# [Work to complete]
Your reply should hold only the lines from the one containing "For every layout" to the final line of the listing below, restated word for word.

.....

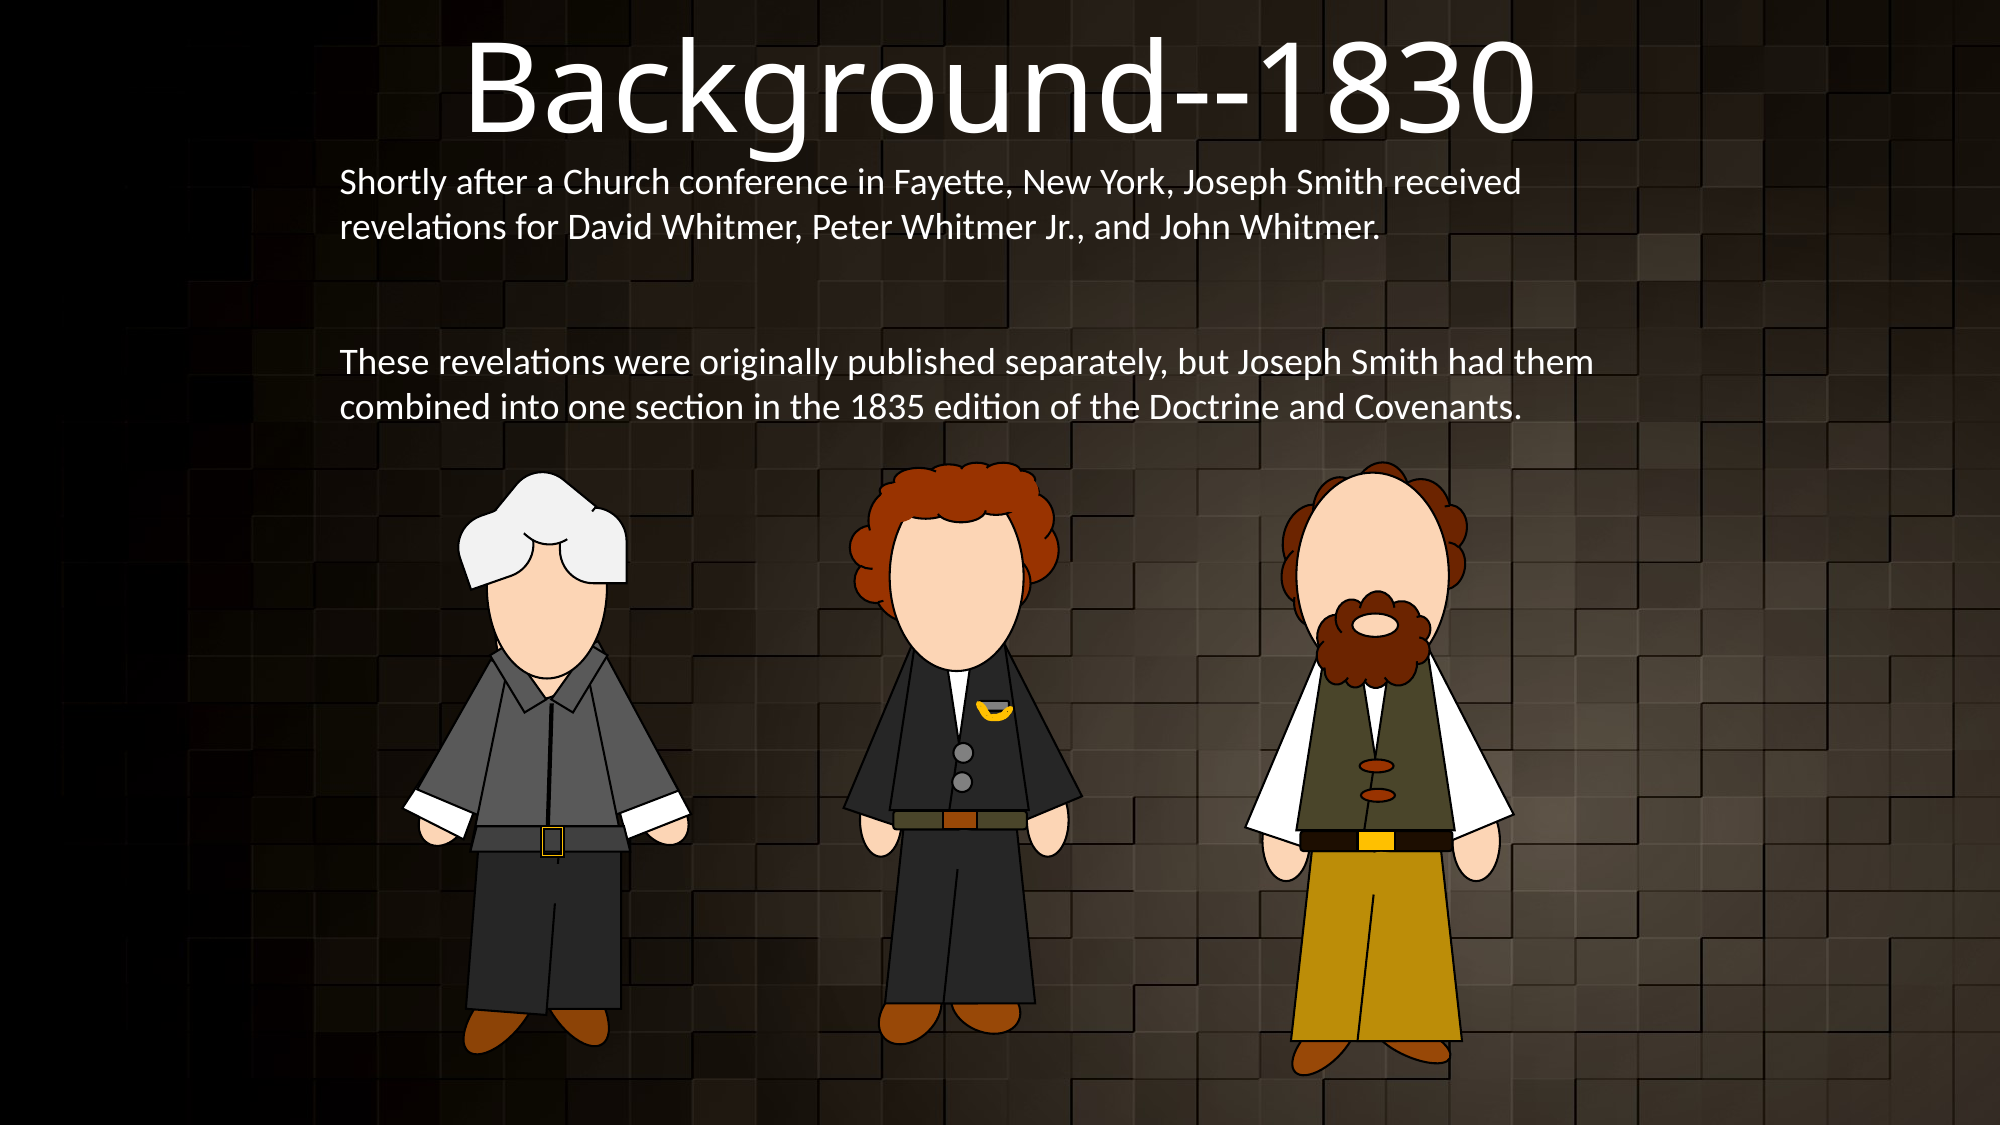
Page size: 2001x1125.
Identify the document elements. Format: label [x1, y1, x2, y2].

text_box [849, 462, 1069, 1039]
text_box [412, 474, 686, 1064]
picture [0, 0, 2000, 1125]
text_box [1262, 462, 1500, 1063]
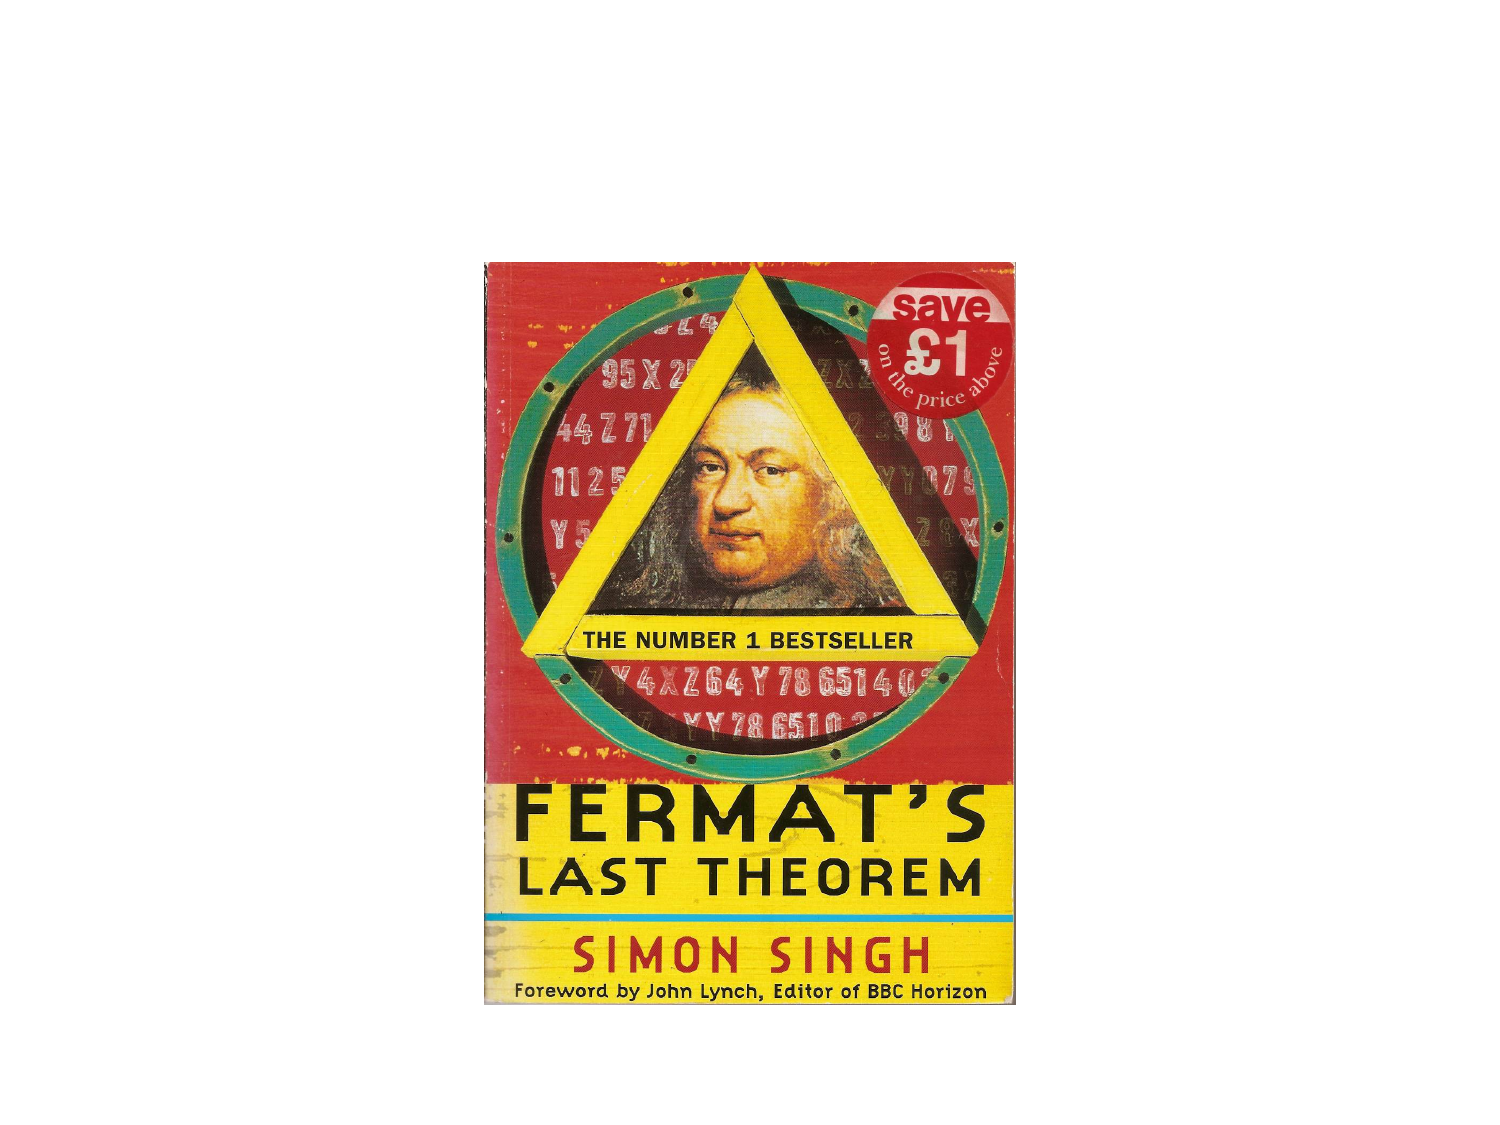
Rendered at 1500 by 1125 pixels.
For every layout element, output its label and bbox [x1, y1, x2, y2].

list [483, 262, 1017, 1006]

.....

# [Exercise result]
For every layout element, output its label and bbox [x1, y1, x2, y2].

list [483, 262, 1017, 1006]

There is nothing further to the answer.